Pros
- Solid relocation package and a good range of bonuses/perks for employees based in Cyprus (sports, entertainment, etc.). - If your only goal is to “do your hours” and not care about business outcomes, this place can offer stability—at least until the ship sinks. - Some talented people still around (though fewer by the year), and a lot of opportunity to build processes from scratch—if you're willing to fight for it daily.
Cons
- Suffocating bureaucracy. The painful transition from startup to corporation was held together by sheer force of will from myself and my team—not the organization. - Owners are involved in many businesses and engage with this one sporadically and without structure, making alignment impossible. - Decisions are often based on secondary metrics with no strategic depth or proper prioritization. Ownership frequently lacks the context or willingness to make clear, fact-based, long-term decisions. - Internal politics dominate everything. Success is less about results and more about sycophancy—those who flatter and conform rise faster than those who deliver impact. - Since 2024, the company has fallen into a trap of "analytics for the sake of analytics"—an endless stream of data collection with zero business insight or decision-making tied to it. - The anti-fraud team has been ineffective for years, with major cash-out incidents recurring quarterly. No one seems able—or willing—to define clear KPIs or improvement targets. - The COO/CIO builds monstrous processes that hurt business execution under the guise of “formalization.” Plenty of paperwork; very little value. - There’s a complete vacuum when it comes to accountability for revenue growth, margin improvement, or operational efficiency.
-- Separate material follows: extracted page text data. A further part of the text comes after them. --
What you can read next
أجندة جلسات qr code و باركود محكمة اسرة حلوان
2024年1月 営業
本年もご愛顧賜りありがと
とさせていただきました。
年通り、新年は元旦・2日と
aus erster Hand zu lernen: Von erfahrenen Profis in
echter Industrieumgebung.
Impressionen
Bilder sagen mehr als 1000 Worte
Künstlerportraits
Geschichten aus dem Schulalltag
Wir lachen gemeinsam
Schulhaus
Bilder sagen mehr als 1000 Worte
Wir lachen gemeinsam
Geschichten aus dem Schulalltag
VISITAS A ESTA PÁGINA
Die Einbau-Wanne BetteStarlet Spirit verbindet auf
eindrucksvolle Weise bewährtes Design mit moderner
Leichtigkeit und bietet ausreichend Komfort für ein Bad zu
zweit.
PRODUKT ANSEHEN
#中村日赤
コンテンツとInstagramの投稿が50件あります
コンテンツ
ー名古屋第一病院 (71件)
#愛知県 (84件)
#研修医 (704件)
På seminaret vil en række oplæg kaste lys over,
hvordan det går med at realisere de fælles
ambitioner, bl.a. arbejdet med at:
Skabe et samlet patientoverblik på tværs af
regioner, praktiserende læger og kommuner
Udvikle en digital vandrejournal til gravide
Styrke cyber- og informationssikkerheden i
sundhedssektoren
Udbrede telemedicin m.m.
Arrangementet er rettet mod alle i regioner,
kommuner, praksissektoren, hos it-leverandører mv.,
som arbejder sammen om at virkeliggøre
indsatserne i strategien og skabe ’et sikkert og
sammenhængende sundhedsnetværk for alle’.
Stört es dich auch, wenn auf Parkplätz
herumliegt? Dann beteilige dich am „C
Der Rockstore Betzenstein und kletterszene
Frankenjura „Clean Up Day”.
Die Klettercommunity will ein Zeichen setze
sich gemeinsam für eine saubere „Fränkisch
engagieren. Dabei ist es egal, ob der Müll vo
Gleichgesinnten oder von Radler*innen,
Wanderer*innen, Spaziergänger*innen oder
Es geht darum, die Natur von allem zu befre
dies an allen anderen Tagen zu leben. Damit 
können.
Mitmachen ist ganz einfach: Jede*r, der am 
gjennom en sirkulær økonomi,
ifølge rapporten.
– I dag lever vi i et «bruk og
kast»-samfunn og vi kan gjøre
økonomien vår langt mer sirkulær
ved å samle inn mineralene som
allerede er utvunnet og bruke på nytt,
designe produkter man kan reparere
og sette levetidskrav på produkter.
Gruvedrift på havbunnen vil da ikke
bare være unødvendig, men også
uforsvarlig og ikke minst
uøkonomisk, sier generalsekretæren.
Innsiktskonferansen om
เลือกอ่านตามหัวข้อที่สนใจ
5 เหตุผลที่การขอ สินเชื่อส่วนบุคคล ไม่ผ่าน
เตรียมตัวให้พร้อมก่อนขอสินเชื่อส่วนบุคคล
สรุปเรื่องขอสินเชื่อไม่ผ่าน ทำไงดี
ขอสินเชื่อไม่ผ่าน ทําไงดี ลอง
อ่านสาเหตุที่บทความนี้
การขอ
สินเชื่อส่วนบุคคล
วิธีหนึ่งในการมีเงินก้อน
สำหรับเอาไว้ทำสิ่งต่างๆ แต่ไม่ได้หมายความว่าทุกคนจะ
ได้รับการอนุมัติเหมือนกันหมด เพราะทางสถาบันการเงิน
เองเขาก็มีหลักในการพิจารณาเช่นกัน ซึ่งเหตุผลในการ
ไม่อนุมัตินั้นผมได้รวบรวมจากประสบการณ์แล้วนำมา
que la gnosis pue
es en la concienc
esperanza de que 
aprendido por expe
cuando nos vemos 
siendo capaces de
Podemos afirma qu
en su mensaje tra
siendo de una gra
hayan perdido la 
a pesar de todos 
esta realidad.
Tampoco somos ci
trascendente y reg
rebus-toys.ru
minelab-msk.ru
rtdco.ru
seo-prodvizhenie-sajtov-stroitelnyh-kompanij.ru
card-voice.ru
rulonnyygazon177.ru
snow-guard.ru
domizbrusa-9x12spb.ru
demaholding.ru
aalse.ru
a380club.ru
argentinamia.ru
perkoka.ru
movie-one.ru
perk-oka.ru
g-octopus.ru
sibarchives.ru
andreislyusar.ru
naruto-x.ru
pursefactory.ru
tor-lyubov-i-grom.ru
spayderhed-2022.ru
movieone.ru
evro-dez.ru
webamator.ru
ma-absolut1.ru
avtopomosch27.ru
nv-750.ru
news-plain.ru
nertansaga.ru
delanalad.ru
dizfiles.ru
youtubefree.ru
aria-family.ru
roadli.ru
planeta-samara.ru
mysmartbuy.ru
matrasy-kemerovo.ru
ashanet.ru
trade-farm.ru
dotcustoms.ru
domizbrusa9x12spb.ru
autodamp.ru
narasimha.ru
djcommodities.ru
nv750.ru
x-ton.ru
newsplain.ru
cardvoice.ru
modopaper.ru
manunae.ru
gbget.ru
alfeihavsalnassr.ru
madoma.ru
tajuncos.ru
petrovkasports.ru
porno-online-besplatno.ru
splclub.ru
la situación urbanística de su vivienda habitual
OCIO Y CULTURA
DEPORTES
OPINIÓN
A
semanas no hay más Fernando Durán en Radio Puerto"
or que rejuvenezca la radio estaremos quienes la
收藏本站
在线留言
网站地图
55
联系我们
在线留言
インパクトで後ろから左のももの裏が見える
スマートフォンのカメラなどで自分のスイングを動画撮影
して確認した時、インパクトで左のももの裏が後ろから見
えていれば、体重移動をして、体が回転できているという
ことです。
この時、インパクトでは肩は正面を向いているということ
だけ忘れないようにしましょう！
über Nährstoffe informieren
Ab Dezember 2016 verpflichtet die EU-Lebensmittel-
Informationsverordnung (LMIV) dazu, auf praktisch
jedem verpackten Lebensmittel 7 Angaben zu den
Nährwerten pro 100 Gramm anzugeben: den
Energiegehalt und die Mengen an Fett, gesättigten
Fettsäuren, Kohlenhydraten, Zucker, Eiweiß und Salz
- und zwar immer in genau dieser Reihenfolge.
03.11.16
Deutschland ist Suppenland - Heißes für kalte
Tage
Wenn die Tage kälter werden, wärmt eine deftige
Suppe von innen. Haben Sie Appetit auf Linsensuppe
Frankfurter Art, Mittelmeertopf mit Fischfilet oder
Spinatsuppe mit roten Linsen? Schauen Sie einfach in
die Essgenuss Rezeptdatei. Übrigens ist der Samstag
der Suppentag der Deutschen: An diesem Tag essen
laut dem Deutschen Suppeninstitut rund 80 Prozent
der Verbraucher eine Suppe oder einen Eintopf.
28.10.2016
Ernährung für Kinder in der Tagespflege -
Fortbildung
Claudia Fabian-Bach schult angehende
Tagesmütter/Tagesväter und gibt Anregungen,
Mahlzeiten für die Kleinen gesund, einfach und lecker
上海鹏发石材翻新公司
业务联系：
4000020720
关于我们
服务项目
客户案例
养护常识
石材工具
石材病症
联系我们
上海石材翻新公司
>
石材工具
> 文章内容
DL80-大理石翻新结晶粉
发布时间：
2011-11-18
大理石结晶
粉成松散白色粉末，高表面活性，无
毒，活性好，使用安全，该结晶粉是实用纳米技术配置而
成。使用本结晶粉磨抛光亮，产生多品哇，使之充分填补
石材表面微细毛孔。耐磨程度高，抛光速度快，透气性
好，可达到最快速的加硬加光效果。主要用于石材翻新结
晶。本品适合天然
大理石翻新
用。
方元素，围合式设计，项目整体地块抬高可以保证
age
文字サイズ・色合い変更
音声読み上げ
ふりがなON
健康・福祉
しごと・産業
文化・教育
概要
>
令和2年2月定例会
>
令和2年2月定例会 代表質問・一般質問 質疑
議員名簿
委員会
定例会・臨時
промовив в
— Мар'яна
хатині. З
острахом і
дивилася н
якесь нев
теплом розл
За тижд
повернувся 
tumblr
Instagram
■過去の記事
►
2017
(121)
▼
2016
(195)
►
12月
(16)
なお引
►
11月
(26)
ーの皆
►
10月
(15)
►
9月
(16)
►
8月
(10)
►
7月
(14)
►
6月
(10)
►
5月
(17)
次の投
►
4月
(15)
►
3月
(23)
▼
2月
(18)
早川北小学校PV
There’s simply no one left truly owning these outcomes. - Agreements with ownership are made verbally, rarely documented, and often unilaterally changed or revoked. If you’ve negotiated bonuses or commissions—don’t count on actually receiving them. - A lack of true leadership and vision from the top means the company is drifting. There is no captain at the helm—just departments going through motions, disconnected from actual results.